- **Aim of the task**: Render the listing below as a JSON list of strings, one string per line, with blank lines left out.

--- Materials provided ---

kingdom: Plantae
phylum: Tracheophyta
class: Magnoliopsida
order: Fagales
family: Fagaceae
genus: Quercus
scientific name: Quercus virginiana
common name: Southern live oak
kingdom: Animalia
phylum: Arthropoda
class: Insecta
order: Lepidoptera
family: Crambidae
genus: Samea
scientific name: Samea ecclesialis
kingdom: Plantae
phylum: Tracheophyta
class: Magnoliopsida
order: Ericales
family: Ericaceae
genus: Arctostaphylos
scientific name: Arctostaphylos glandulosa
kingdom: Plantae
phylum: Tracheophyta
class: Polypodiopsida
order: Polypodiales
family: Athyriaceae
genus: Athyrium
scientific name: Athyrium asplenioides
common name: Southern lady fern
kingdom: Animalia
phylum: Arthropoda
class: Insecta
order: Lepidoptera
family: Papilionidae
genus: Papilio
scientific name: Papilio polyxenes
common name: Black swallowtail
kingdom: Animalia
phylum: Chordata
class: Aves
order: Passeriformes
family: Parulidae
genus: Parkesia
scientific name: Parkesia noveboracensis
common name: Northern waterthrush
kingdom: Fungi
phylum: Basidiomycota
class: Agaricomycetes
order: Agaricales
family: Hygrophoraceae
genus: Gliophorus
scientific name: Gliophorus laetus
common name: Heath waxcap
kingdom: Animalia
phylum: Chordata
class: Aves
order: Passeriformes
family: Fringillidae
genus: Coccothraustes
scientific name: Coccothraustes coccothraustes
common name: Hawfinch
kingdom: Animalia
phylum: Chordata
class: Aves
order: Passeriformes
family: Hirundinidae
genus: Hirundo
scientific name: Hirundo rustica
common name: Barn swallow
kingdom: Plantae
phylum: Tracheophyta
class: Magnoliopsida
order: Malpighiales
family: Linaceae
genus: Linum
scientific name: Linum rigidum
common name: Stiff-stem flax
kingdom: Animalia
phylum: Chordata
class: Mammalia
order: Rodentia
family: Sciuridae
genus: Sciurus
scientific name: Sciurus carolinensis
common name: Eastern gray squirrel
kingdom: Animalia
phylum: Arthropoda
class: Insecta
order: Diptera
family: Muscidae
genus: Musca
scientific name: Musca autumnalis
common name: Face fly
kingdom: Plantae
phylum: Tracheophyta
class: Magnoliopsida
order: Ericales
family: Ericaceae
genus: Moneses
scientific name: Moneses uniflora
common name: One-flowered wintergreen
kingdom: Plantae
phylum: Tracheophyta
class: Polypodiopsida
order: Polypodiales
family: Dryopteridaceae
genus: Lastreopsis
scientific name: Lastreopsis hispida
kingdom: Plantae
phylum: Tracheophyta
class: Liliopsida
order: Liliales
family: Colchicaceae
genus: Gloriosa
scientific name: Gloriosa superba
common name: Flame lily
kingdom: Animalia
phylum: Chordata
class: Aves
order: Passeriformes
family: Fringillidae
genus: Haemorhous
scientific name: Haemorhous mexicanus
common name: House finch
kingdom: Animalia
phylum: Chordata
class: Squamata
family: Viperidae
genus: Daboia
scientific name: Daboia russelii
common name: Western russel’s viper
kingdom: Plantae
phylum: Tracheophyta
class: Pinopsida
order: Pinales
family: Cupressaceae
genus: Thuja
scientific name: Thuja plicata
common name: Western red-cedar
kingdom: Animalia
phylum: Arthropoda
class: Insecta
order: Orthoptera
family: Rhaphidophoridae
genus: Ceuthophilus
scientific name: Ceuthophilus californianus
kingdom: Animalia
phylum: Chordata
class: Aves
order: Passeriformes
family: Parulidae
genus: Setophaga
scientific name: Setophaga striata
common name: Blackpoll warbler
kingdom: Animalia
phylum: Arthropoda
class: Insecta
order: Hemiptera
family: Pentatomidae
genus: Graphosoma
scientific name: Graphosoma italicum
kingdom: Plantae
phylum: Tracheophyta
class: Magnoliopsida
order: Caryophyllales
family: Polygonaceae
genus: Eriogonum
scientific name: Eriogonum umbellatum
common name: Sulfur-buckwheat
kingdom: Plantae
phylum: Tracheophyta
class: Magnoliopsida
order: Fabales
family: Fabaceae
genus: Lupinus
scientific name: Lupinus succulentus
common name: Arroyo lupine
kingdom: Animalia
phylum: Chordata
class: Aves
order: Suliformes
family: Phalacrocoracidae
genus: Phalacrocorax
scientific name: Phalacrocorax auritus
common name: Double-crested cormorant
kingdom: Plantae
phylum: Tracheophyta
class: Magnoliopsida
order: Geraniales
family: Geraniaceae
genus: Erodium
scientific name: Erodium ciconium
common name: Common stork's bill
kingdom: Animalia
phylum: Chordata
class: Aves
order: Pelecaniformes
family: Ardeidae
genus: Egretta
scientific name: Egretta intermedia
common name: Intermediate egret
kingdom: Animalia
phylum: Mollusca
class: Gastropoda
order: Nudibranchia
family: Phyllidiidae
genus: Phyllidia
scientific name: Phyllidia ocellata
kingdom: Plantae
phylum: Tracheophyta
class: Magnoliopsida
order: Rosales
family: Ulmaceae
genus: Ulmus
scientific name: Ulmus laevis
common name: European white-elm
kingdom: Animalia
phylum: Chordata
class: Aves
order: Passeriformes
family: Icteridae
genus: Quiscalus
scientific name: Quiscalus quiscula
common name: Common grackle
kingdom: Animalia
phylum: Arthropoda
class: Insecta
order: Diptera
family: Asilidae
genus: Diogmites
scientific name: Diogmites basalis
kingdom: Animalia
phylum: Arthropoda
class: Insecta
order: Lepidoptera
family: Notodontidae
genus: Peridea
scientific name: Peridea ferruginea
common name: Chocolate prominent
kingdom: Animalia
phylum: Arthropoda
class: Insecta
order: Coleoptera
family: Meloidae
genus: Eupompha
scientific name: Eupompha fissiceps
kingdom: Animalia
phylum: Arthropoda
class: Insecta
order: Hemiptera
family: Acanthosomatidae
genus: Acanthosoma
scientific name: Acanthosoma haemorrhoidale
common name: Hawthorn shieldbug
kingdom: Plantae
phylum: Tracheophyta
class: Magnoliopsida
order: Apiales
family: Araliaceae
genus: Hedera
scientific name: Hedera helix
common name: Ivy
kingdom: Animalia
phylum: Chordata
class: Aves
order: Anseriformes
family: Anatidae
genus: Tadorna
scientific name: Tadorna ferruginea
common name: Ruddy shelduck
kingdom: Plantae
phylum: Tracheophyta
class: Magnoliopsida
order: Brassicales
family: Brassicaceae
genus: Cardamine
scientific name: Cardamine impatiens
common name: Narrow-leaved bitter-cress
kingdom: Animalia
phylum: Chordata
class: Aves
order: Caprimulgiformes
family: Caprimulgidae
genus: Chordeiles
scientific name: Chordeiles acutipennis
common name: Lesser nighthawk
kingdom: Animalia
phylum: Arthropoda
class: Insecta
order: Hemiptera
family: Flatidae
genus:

---

- **Result below**:
[
  "kingdom: Plantae",
  "phylum: Tracheophyta",
  "class: Magnoliopsida",
  "order: Fagales",
  "family: Fagaceae",
  "genus: Quercus",
  "scientific name: Quercus virginiana",
  "common name: Southern live oak",
  "kingdom: Animalia",
  "phylum: Arthropoda",
  "class: Insecta",
  "order: Lepidoptera",
  "family: Crambidae",
  "genus: Samea",
  "scientific name: Samea ecclesialis",
  "kingdom: Plantae",
  "phylum: Tracheophyta",
  "class: Magnoliopsida",
  "order: Ericales",
  "family: Ericaceae",
  "genus: Arctostaphylos",
  "scientific name: Arctostaphylos glandulosa",
  "kingdom: Plantae",
  "phylum: Tracheophyta",
  "class: Polypodiopsida",
  "order: Polypodiales",
  "family: Athyriaceae",
  "genus: Athyrium",
  "scientific name: Athyrium asplenioides",
  "common name: Southern lady fern",
  "kingdom: Animalia",
  "phylum: Arthropoda",
  "class: Insecta",
  "order: Lepidoptera",
  "family: Papilionidae",
  "genus: Papilio",
  "scientific name: Papilio polyxenes",
  "common name: Black swallowtail",
  "kingdom: Animalia",
  "phylum: Chordata",
  "class: Aves",
  "order: Passeriformes",
  "family: Parulidae",
  "genus: Parkesia",
  "scientific name: Parkesia noveboracensis",
  "common name: Northern waterthrush",
  "kingdom: Fungi",
  "phylum: Basidiomycota",
  "class: Agaricomycetes",
  "order: Agaricales",
  "family: Hygrophoraceae",
  "genus: Gliophorus",
  "scientific name: Gliophorus laetus",
  "common name: Heath waxcap",
  "kingdom: Animalia",
  "phylum: Chordata",
  "class: Aves",
  "order: Passeriformes",
  "family: Fringillidae",
  "genus: Coccothraustes",
  "scientific name: Coccothraustes coccothraustes",
  "common name: Hawfinch",
  "kingdom: Animalia",
  "phylum: Chordata",
  "class: Aves",
  "order: Passeriformes",
  "family: Hirundinidae",
  "genus: Hirundo",
  "scientific name: Hirundo rustica",
  "common name: Barn swallow",
  "kingdom: Plantae",
  "phylum: Tracheophyta",
  "class: Magnoliopsida",
  "order: Malpighiales",
  "family: Linaceae",
  "genus: Linum",
  "scientific name: Linum rigidum",
  "common name: Stiff-stem flax",
  "kingdom: Animalia",
  "phylum: Chordata",
  "class: Mammalia",
  "order: Rodentia",
  "family: Sciuridae",
  "genus: Sciurus",
  "scientific name: Sciurus carolinensis",
  "common name: Eastern gray squirrel",
  "kingdom: Animalia",
  "phylum: Arthropoda",
  "class: Insecta",
  "order: Diptera",
  "family: Muscidae",
  "genus: Musca",
  "scientific name: Musca autumnalis",
  "common name: Face fly",
  "kingdom: Plantae",
  "phylum: Tracheophyta",
  "class: Magnoliopsida",
  "order: Ericales",
  "family: Ericaceae",
  "genus: Moneses",
  "scientific name: Moneses uniflora",
  "common name: One-flowered wintergreen",
  "kingdom: Plantae",
  "phylum: Tracheophyta",
  "class: Polypodiopsida",
  "order: Polypodiales",
  "family: Dryopteridaceae",
  "genus: Lastreopsis",
  "scientific name: Lastreopsis hispida",
  "kingdom: Plantae",
  "phylum: Tracheophyta",
  "class: Liliopsida",
  "order: Liliales",
  "family: Colchicaceae",
  "genus: Gloriosa",
  "scientific name: Gloriosa superba",
  "common name: Flame lily",
  "kingdom: Animalia",
  "phylum: Chordata",
  "class: Aves",
  "order: Passeriformes",
  "family: Fringillidae",
  "genus: Haemorhous",
  "scientific name: Haemorhous mexicanus",
  "common name: House finch",
  "kingdom: Animalia",
  "phylum: Chordata",
  "class: Squamata",
  "family: Viperidae",
  "genus: Daboia",
  "scientific name: Daboia russelii",
  "common name: Western russel’s viper",
  "kingdom: Plantae",
  "phylum: Tracheophyta",
  "class: Pinopsida",
  "order: Pinales",
  "family: Cupressaceae",
  "genus: Thuja",
  "scientific name: Thuja plicata",
  "common name: Western red-cedar",
  "kingdom: Animalia",
  "phylum: Arthropoda",
  "class: Insecta",
  "order: Orthoptera",
  "family: Rhaphidophoridae",
  "genus: Ceuthophilus",
  "scientific name: Ceuthophilus californianus",
  "kingdom: Animalia",
  "phylum: Chordata",
  "class: Aves",
  "order: Passeriformes",
  "family: Parulidae",
  "genus: Setophaga",
  "scientific name: Setophaga striata",
  "common name: Blackpoll warbler",
  "kingdom: Animalia",
  "phylum: Arthropoda",
  "class: Insecta",
  "order: Hemiptera",
  "family: Pentatomidae",
  "genus: Graphosoma",
  "scientific name: Graphosoma italicum",
  "kingdom: Plantae",
  "phylum: Tracheophyta",
  "class: Magnoliopsida",
  "order: Caryophyllales",
  "family: Polygonaceae",
  "genus: Eriogonum",
  "scientific name: Eriogonum umbellatum",
  "common name: Sulfur-buckwheat",
  "kingdom: Plantae",
  "phylum: Tracheophyta",
  "class: Magnoliopsida",
  "order: Fabales",
  "family: Fabaceae",
  "genus: Lupinus",
  "scientific name: Lupinus succulentus",
  "common name: Arroyo lupine",
  "kingdom: Animalia",
  "phylum: Chordata",
  "class: Aves",
  "order: Suliformes",
  "family: Phalacrocoracidae",
  "genus: Phalacrocorax",
  "scientific name: Phalacrocorax auritus",
  "common name: Double-crested cormorant",
  "kingdom: Plantae",
  "phylum: Tracheophyta",
  "class: Magnoliopsida",
  "order: Geraniales",
  "family: Geraniaceae",
  "genus: Erodium",
  "scientific name: Erodium ciconium",
  "common name: Common stork's bill",
  "kingdom: Animalia",
  "phylum: Chordata",
  "class: Aves",
  "order: Pelecaniformes",
  "family: Ardeidae",
  "genus: Egretta",
  "scientific name: Egretta intermedia",
  "common name: Intermediate egret",
  "kingdom: Animalia",
  "phylum: Mollusca",
  "class: Gastropoda",
  "order: Nudibranchia",
  "family: Phyllidiidae",
  "genus: Phyllidia",
  "scientific name: Phyllidia ocellata",
  "kingdom: Plantae",
  "phylum: Tracheophyta",
  "class: Magnoliopsida",
  "order: Rosales",
  "family: Ulmaceae",
  "genus: Ulmus",
  "scientific name: Ulmus laevis",
  "common name: European white-elm",
  "kingdom: Animalia",
  "phylum: Chordata",
  "class: Aves",
  "order: Passeriformes",
  "family: Icteridae",
  "genus: Quiscalus",
  "scientific name: Quiscalus quiscula",
  "common name: Common grackle",
  "kingdom: Animalia",
  "phylum: Arthropoda",
  "class: Insecta",
  "order: Diptera",
  "family: Asilidae",
  "genus: Diogmites",
  "scientific name: Diogmites basalis",
  "kingdom: Animalia",
  "phylum: Arthropoda",
  "class: Insecta",
  "order: Lepidoptera",
  "family: Notodontidae",
  "genus: Peridea",
  "scientific name: Peridea ferruginea",
  "common name: Chocolate prominent",
  "kingdom: Animalia",
  "phylum: Arthropoda",
  "class: Insecta",
  "order: Coleoptera",
  "family: Meloidae",
  "genus: Eupompha",
  "scientific name: Eupompha fissiceps",
  "kingdom: Animalia",
  "phylum: Arthropoda",
  "class: Insecta",
  "order: Hemiptera",
  "family: Acanthosomatidae",
  "genus: Acanthosoma",
  "scientific name: Acanthosoma haemorrhoidale",
  "common name: Hawthorn shieldbug",
  "kingdom: Plantae",
  "phylum: Tracheophyta",
  "class: Magnoliopsida",
  "order: Apiales",
  "family: Araliaceae",
  "genus: Hedera",
  "scientific name: Hedera helix",
  "common name: Ivy",
  "kingdom: Animalia",
  "phylum: Chordata",
  "class: Aves",
  "order: Anseriformes",
  "family: Anatidae",
  "genus: Tadorna",
  "scientific name: Tadorna ferruginea",
  "common name: Ruddy shelduck",
  "kingdom: Plantae",
  "phylum: Tracheophyta",
  "class: Magnoliopsida",
  "order: Brassicales",
  "family: Brassicaceae",
  "genus: Cardamine",
  "scientific name: Cardamine impatiens",
  "common name: Narrow-leaved bitter-cress",
  "kingdom: Animalia",
  "phylum: Chordata",
  "class: Aves",
  "order: Caprimulgiformes",
  "family: Caprimulgidae",
  "genus: Chordeiles",
  "scientific name: Chordeiles acutipennis",
  "common name: Lesser nighthawk",
  "kingdom: Animalia",
  "phylum: Arthropoda",
  "class: Insecta",
  "order: Hemiptera",
  "family: Flatidae",
  "genus:"
]